Want to buy or sell a home in Canada? Here’s what the real estate picture looks like now

The Canadian real estate market is slowly coming out of a brazen attack by an invisible virus, with real estate activity picking up in many regions across Canada. Canada’s real estate community lost a colossal business opportunity from its red-hot spring real estate market just before the pandemic landed on its shores.

When the pandemic was announced in Canada, real estate activity plummeted drastically as social distancing etiquettes were enforced, open houses cancelled, and fewer listings were available. A pall of gloom hung upon real estate agents as their hope of making a good buck were dashed into pieces.

Three months on, Canada’s real estate market is stable-sales and listings have doubled, open houses are on a roll with strict safety precautions, and prices of real estate properties have stabled. Bidding wars have started, through consumer sentiments haven’t peaked to a healthy level.

According to the Canada Mortgage and Housing Corporation (CMHC), real estate prices can fall between 9-18% this year, depending on demand and supply levels. And prices may not revert back to normal even by the end of 2022.

Though many buyers and sellers are dilly-dallying over whether they will step into the real estate market or not, markets in Toronto, Vancouver, Ottawa and Hamilton-Burlington have heated up. Fierce competitions for homes are raging on between buyers. In Edmonton and Fraser Valley however, buyers were at an advantage than sellers.

In this scenario, if you are looking to buy a home or put your house on the market, then you must know that the processes are completely different now. From digital walkthroughs and virtual tours to digital signatures and mortgage approvals, the home transaction process has worn a new garb.

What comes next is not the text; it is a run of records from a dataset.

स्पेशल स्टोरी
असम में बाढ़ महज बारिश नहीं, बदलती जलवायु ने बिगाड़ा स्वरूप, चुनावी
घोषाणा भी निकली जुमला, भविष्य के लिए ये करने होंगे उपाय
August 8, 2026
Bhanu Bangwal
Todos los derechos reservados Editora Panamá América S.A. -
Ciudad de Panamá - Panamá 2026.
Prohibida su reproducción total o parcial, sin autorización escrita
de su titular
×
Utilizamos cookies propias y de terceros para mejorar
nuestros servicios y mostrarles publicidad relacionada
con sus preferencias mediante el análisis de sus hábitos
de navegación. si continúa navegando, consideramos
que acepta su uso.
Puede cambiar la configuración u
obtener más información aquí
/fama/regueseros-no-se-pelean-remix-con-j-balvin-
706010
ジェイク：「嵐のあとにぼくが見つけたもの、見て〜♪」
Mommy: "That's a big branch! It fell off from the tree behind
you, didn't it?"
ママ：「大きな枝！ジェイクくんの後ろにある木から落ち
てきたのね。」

Let’s have a lowdown on what the real estate market looks like these days.

The real estate market favours sellers: Canada witnessed a drop in properties listed for sale in the initial weeks of the pandemic. People were panic-stricken about people entering their homes to have a tour. As a result, properties vanished off listing platforms.

However, now prices have become steady despite sales falling significantly. In some places, prices have shown significant improvement and properties are selling like hotcakes. With restrictions loosening off, real estate activity has peaked. This has resulted in an uptick of listing on the market as city dwellers are looking for spacious homes owing to low-interest rates.

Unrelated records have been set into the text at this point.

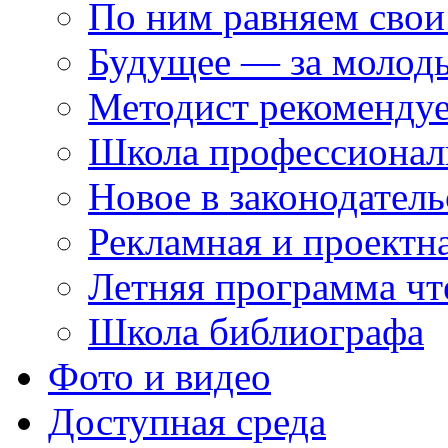
По ним равняем свои
Будущее — за молод
Методист рекоменду
Школа профессионал
Новое в законодатель
Рекламная и проектн
Летняя программа чт
Школа библиографа
Фото и видео
Доступная среда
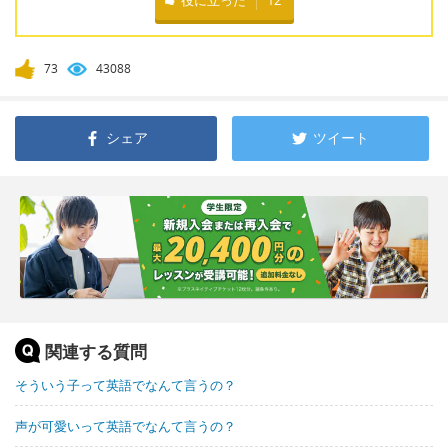
73
43088
シェア
ツイート
関連する質問
そういう子って英語でなんて言うの？
声が可愛いって英語でなんて言うの？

Virtual showings and strict protocols to stay: The scars of the pandemic are far from over. Open houses are still banned in many parts of Canada like Quebec and Ontario while others are following strict safety protocols.

Reliance on technology is ruling the roost as homebuyers are preferring virtual tours and digital transactions while shopping for homes. For adamant buyers, realtors are asking to sign a declaration of their health status and asking them to wear masks and gloves. Homes are also sanitized, and visitors are asked not to touch anything inside the property.

Covid clauses in purchase agreements: Homebuyers worried about losing a job or getting sick are asking to include COVID clauses in their purchase agreements. While this doesn’t affect the deal, the clauses come with different policies. For some buyers, the policies include a deep cleaning of the house by a reputed company before taking possession of the house.

Low mortgage rates favour buyers: The exceptionally low rates are a major draw for buyers looking to purchase a larger, recreational home. As far as mortgages are concerned, five-year, fixed-rate mortgages remain the most popular product choice in the market right now. The mortgage process has become digital and so is getting done more quickly than it was in the pre-covid era. Prospective homebuyers whose income have been affected by the pandemic can consult mortgage experts to work out a suitable mortgage option.